## Task prompt:
State how many lines in the material hold the string "borgo"; nothing besides that number is expected.

## Material to process:
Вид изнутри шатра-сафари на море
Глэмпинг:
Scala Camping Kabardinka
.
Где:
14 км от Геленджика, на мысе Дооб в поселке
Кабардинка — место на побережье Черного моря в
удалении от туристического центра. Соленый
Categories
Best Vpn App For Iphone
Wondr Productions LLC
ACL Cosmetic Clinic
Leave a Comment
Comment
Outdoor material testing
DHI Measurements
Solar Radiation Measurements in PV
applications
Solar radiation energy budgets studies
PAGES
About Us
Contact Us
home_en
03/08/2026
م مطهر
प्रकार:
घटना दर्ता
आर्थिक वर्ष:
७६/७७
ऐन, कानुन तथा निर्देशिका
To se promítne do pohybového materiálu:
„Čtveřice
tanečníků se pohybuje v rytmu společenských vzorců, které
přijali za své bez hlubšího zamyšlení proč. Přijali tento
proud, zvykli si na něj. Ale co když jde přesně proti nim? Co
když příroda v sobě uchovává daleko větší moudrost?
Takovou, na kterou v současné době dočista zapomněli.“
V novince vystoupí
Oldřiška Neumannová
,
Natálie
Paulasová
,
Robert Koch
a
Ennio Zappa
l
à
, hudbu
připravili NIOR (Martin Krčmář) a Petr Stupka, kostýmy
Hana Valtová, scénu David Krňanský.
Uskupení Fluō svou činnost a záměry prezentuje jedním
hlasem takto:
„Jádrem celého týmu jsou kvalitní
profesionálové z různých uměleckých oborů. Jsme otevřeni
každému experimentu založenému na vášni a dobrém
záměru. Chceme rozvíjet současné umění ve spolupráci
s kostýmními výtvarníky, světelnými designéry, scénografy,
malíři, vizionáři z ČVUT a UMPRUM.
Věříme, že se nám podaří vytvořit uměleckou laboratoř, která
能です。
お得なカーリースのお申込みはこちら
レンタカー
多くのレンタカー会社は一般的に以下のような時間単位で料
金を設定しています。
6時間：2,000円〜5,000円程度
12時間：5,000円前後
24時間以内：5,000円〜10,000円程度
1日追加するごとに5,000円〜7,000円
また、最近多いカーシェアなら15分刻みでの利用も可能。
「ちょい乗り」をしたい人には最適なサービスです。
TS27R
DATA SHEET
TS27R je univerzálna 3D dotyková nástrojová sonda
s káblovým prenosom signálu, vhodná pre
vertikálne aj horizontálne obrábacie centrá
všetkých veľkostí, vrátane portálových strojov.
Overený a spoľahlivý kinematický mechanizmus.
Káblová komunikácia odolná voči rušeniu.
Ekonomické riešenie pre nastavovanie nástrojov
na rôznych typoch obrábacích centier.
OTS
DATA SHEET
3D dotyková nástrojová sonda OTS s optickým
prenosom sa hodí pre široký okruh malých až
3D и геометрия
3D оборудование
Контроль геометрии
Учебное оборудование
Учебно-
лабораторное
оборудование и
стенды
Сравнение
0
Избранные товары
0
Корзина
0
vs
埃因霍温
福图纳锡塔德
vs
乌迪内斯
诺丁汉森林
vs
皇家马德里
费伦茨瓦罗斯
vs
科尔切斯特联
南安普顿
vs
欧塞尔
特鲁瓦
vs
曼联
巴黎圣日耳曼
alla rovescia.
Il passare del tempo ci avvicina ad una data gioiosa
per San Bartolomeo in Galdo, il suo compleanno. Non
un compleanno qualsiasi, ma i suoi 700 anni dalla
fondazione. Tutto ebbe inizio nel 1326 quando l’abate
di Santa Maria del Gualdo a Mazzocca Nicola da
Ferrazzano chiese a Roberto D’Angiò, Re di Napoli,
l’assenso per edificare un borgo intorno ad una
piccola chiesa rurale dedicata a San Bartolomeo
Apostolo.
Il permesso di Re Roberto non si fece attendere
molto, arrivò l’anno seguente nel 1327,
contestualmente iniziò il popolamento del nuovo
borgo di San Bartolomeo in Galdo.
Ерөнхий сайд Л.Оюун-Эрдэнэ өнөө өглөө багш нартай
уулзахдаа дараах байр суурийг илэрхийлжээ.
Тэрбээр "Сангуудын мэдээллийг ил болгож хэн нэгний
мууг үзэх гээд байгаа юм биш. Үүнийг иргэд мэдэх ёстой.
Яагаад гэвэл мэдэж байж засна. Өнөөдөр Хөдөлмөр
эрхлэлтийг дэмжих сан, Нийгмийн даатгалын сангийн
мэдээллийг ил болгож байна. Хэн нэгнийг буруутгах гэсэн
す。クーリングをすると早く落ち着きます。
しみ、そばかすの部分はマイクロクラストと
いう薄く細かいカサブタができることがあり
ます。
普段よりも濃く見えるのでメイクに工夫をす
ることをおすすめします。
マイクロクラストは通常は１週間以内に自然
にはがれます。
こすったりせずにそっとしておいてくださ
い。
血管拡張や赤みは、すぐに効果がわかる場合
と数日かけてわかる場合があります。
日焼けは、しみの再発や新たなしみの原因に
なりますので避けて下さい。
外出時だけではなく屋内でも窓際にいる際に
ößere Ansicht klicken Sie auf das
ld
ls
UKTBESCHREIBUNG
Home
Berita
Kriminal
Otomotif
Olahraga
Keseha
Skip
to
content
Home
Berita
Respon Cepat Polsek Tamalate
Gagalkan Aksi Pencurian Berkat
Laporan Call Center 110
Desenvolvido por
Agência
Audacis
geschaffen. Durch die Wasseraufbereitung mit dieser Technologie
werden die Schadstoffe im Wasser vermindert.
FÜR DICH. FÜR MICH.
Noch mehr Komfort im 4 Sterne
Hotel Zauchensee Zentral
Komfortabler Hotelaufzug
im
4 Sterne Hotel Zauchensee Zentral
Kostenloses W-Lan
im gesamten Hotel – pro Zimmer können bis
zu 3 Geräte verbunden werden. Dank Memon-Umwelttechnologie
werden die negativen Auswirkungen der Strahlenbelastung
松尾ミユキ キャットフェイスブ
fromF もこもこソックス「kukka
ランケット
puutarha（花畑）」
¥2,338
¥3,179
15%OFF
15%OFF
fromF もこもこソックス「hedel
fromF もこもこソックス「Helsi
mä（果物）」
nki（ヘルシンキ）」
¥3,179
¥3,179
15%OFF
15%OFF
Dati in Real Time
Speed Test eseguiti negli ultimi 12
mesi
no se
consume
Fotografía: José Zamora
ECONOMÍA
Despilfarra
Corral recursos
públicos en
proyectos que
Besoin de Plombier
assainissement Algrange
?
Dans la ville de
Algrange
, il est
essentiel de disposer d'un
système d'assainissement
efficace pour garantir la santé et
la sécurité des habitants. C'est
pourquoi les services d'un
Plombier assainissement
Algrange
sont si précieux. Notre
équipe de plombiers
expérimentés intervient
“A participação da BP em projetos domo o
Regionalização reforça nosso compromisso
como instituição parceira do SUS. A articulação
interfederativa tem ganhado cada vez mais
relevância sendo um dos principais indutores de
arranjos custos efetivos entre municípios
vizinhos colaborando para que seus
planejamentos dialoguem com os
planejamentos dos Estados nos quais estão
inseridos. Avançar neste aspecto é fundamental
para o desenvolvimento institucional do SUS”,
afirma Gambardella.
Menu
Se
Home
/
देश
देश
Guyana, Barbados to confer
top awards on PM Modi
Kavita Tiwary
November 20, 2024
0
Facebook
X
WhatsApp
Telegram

## Solution to this exercise:
2